Data used to build algorithms detecting skin disease is too white
Public skin image datasets that are used to train algorithms to detect skin problems don’t include enough information about skin tone, according to a new analysis. And within the datasets where skin tone information is available, only a very small number of images are of darker skin — so algorithms built using these datasets might not be as accurate for people who aren’t white.
The study, published today in The Lancet Digital Health, examined 21 freely accessible datasets of images of skin conditions. Combined, they contained over 100,000 images. Just over 1,400 of those images had information attached about the ethnicity of the patient, and only 2,236 had information about skin color. This lack of data limits researchers’ ability to spot biases in algorithms trained on the images. And such algorithms could very well be biased: Of the images with skin tone information, only 11 were from patients with the darkest two categories on the Fitzpatrick scale, which classifies skin color. There were no images from patients with an African, Afro-Caribbean, or South Asian background.
The conclusions are similar to those from a study published in September, which also found that most datasets used for training dermatology algorithms don’t have information about ethnicity or skin tone. That study examined the data behind 70 studies that developed or tested algorithms and found that only seven described the skin types in the images used.

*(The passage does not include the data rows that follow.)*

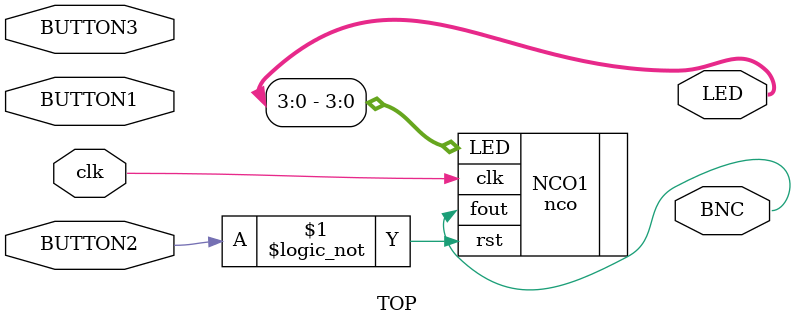
<source format=v>
module TOP (
    input clk,
    input BUTTON1,
    input BUTTON2,
    input BUTTON3,
    output [9:0] LED,
    output BNC
    );
    
    /* 
    cagen CA1(.clk(clk),
              .en(BUTTON1),
              .rst(!BUTTON2),
              .t0(3),
              .t1(6),
              .q(LED),
              .code(BNC)
            );
    */
    nco NCO1(.clk(clk),
             .fout(BNC),
             .rst(!BUTTON2),
             .LED(LED[3:0])
    );

endmodule


/*module TOP (
    input clk,
    input BUTTON1,
    input BUTTON2,
    input BUTTON3,
    output [9:0] LED,
    output BNC
);
reg stanje = 0;
wire data1, data2;
wire [9:0] q_G1;
wire [9:0] q_G2;
shift_reg G1(!BUTTON1, stevec[4], data1, q_G1);
shift_reg G2(!BUTTON1, stevec[4], data2, q_G2);
reg [4:0] stevec = 5'b11111;


always @(posedge clk)
begin
    stevec <= stevec + 1'b1;
end
assign LED = q_G1;

assign data1 = q_G1[2]^q_G1[9];
assign data2 = ((q_G2[9]^q_G2[8])^(q_G2[5]^q_G2[7]))^(q_G2[1]^q_G2[2]); 
assign CAout = (q_G2[3]^q_G2[6])^q_G1[9];
assign BNC = (BUTTON3==1'b1) ? q_G1[9] : CAout;
endmodule*/


/*module shift_reg #(parameter bit_count = 10)(
    input sync, 
    input clk, 
    input data,
    output reg [bit_count-1:0] q
);

always @(posedge clk , posedge sync)
begin
    if(sync == 1) begin
        q <= 10'b1111111111;
    end
    else begin
        q <= {data, q[bit_count - 1:1]};
    end
end  
endmodule*/


/*always @(negedge BUTTON3)
begin
    if (stanje)
        vir=BUTTON2;
    else
        vir=stevec[4];
    stanje<=~stanje;
end*/

</source>
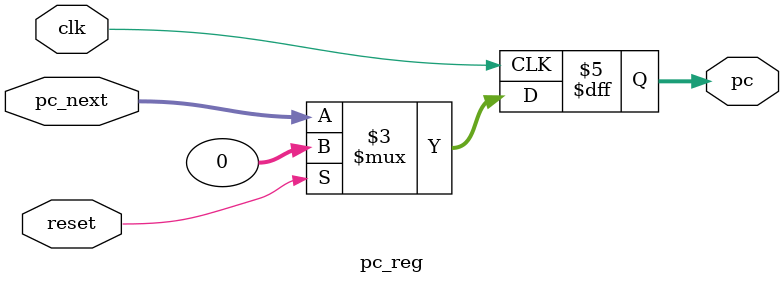
<source format=sv>
module pc_reg (
    input logic clk, reset,
    input logic [31:0] pc_next,
    output logic [31:0] pc
);
    always_ff @(posedge clk) begin
        if (reset) pc <= 0;
        else pc <= pc_next;
    end
    
endmodule

</source>
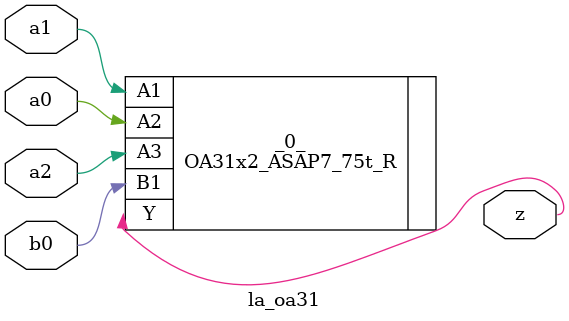
<source format=v>

/* Generated by Yosys 0.37 (git sha1 a5c7f69ed, clang 14.0.0-1ubuntu1.1 -fPIC -Os) */

module la_oa31(a0, a1, a2, b0, z);
  input a0;
  wire a0;
  input a1;
  wire a1;
  input a2;
  wire a2;
  input b0;
  wire b0;
  output z;
  wire z;
  OA31x2_ASAP7_75t_R _0_ (
    .A1(a1),
    .A2(a0),
    .A3(a2),
    .B1(b0),
    .Y(z)
  );
endmodule

</source>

“What we see from the small number of papers that do report out skin tone distributions, is that those do show an underrepresentation of darker skin tones,” says Roxana Daneshjou, a clinical scholar in dermatology at Stanford University and author on the September paper. Her paper analyzed many of the same datasets as the new Lancet research and came to similar conclusions.
When images in a dataset are publicly available, researchers can go through and review what skin tones appear to be present. But that can be difficult, because photos may not exactly match what the skin tone looks like in real life. “The most ideal situation is that skin tone is noted at the time of the clinical visit,” Daneshjou says. Then, the image of that patient’s skin problem could be labeled before it goes into a database.
Without labels on images, researchers can’t check algorithms to see if they’re built using datasets with enough examples of people with different skin types.
It’s important to scrutinize these image sets because they’re often used to build algorithms that help doctors diagnose patients with skin conditions, some of which — like skin cancers — are more dangerous if they’re not caught early. If the algorithms have only been trained or tested on light skin, they won’t be as accurate for everyone else. “Research has shown that programs trained on images taken from people with lighter skin types only might not be as accurate for people with darker skin, and vice versa,” says David Wen, a co-author on the new paper and a researcher at the University of Oxford.
New images can always be added to public datasets, and researchers want to see more examples of conditions on darker skin. And improving the transparency and clarity of the datasets will help researchers track progress toward more diverse image sets that could lead to more equitable AI tools. “I would like to see more open data and more well-labeled data,” Daneshjou says.